Looking forward, legislative leaders said they are hoping to work quickly with lawmakers to come to an agreement on new legislation setting strong vehicle emissions mandates. 

Lamont said the legislature could give itself more oversight and the ability to review and change the regulations in the future if the state proves to be unable to support the transition to EVs under the proposed timeline. 

“I think that may get us over the finish line,” Lamont said. 

Senate President Martin Looney (D) spoke in favor of “a review process every few years” to account for the pace of technology improvement and the development of EV infrastructure. 

“We will be having caucuses and move forward with what we hope will be a consensus bill that can pass both chambers and that the governor will sign,” Looney said. 
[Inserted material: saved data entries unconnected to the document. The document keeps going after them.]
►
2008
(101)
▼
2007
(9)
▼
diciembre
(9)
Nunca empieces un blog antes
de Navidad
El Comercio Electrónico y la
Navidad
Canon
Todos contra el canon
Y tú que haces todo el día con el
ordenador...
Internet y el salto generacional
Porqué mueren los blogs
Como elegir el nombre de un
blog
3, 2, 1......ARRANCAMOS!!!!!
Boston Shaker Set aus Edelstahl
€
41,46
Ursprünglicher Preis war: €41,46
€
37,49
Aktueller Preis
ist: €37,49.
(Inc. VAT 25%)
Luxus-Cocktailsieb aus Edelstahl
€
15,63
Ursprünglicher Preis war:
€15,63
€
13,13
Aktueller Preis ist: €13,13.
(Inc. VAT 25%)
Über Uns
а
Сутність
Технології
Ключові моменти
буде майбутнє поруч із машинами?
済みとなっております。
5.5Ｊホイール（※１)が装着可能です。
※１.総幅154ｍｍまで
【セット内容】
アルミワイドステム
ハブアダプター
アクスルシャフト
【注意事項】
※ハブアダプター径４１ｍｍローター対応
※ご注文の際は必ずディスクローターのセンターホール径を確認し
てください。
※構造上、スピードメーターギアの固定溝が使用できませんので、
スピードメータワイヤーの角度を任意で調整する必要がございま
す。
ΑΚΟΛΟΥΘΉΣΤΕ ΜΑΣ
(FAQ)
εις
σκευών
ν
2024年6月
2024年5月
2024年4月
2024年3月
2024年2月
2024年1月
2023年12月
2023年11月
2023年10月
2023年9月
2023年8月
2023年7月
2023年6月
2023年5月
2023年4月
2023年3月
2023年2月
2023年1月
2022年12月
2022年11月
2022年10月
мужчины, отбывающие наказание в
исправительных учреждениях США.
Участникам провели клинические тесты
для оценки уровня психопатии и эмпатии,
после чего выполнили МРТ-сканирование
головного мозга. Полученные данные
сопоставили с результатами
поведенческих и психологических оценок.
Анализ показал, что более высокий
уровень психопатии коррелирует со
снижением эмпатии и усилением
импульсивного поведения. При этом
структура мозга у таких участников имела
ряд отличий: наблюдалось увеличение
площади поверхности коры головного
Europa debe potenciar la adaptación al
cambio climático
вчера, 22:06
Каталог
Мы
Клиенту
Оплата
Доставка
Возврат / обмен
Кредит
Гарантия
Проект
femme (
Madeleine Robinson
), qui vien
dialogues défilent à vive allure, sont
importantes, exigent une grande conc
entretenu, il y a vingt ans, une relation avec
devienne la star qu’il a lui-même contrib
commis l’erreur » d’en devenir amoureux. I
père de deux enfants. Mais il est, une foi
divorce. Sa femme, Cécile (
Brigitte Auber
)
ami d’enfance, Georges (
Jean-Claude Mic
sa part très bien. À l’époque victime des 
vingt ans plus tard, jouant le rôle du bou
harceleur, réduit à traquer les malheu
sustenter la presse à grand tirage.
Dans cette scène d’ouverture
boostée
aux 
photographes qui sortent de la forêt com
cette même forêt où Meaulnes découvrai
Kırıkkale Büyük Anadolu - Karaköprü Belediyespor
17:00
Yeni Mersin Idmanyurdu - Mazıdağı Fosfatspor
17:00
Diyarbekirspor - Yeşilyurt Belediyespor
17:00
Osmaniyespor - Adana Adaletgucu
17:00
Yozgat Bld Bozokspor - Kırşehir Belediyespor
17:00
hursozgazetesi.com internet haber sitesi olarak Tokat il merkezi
Beyond the emissions mandates, Looney said the state needs to take significant steps to address affordability and infrastructure concerns. He said the state will need to allocate more funding for chargers and tax breaks for vehicle purchases. 

“That has to be factored into our revenue structure,” Looney said. He added that the state will need “additional revenue in order to do that, as well as to meet all of the other existing needs. … This becomes part of an overall discussion on overall policy.”